When Moses had told the words of the people to the Lord, the Lord said to Moses: “Go to the people and consecrate them today and tomorrow. Have them wash their clothes and prepare for the third day, because on the third day the Lord will come down upon Mount Sinai in the sight of all the people.
On the morning of the third day there was thunder and lightning, as well as a thick cloud on the mountain, and a blast of a trumpet so loud that all the people who were in the camp trembled. Moses brought the people out of the camp to meet God. They took their stand at the foot of the mountain. Now Mount Sinai was wrapped in smoke, because the Lord had descended upon it in fire; the smoke went up like the smoke of a kiln, while the whole mountain shook violently. As the blast of the trumpet grew louder and louder, Moses would speak and God would answer him in thunder. When the Lord descended upon Mount Sinai, to the top of the mountain, the Lord summoned Moses to the top of the mountain, and Moses went up.
Psalm
Daniel 3:52, 53, 54, 55, 56
“Blessed are you, O Lord, God of our ancestors,
and to be praised and highly exalted forever;
And blessed is your glorious, holy name,
and to be highly praised and highly exalted forever.
Blessed are you in the temple of your holy glory,
and to be extolled and highly glorified forever.
Blessed are you who look into the depths from your throne on the cherubim,
and to be praised and highly exalted forever.
Blessed are you on the throne of your kingdom,
and to be extolled and highly exalted forever.
Blessed are you in the firmament of heaven,
and to be sung and glorified forever.
Gospel Reading
Matthew 13:10-17
Then the disciples came and asked him, “Why do you speak to them in parables?” He answered, “To you it has been given to know the secrets of the kingdom of heaven, but to them it has not been given.
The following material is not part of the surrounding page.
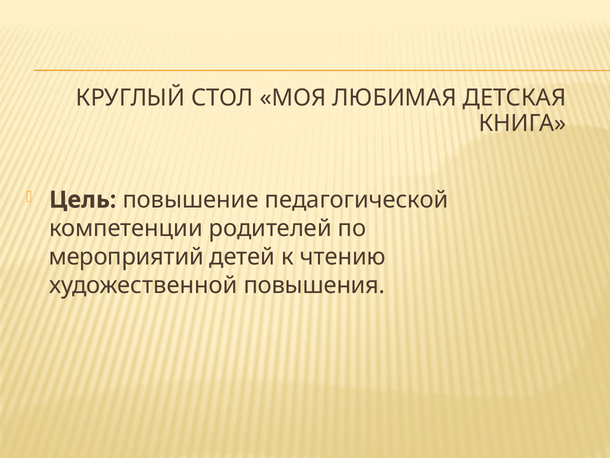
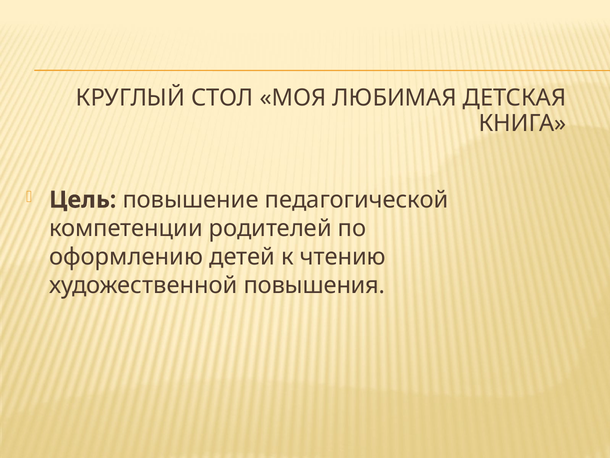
мероприятий: мероприятий -> оформлению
For to those who have, more will be given, and they will have an abundance; but from those who have nothing, even what they have will be taken away. The reason I speak to them in parables is that ‘seeing they do not perceive, and hearing they do not listen, nor do they understand.’ With them indeed is fulfilled the prophecy of Isaiah that says:
‘You will indeed listen, but never understand,
and you will indeed look, but never perceive.
For this people’s heart has grown dull,
and their ears are hard of hearing,
and they have shut their eyes;
so that they might not look with their eyes,
and listen with their ears,
and understand with their heart and turn—
and I would heal them.’
But blessed are your eyes, for they see, and your ears, for they hear. Truly I tell you, many prophets and righteous people longed to see what you see, but did not see it, and to hear what you hear, but did not hear it.
Reflection
Friends, in today’s Gospel, Jesus explains that he speaks in parables to baffle the crowds, who “look but do not see and hear but do not listen or understand.” The parables of Jesus are often exercises whose purpose is to confuse and confound the hearer, overturning her expectations and upsetting her theological convictions.
God is just, but in light of the parable of the vineyard owner, one realizes that the ordinary notion of justice only vaguely indicates what divine justice is like. God is compassionate, but after hearing the story of the prodigal son, one knows that divine compassion infinitely surpasses even the most radical mode of human love.
But why is the biblical God so elusive? Because he brought the whole of the finite universe into existence. God must be other in a way that transcends any and all modes of otherness discoverable within creation.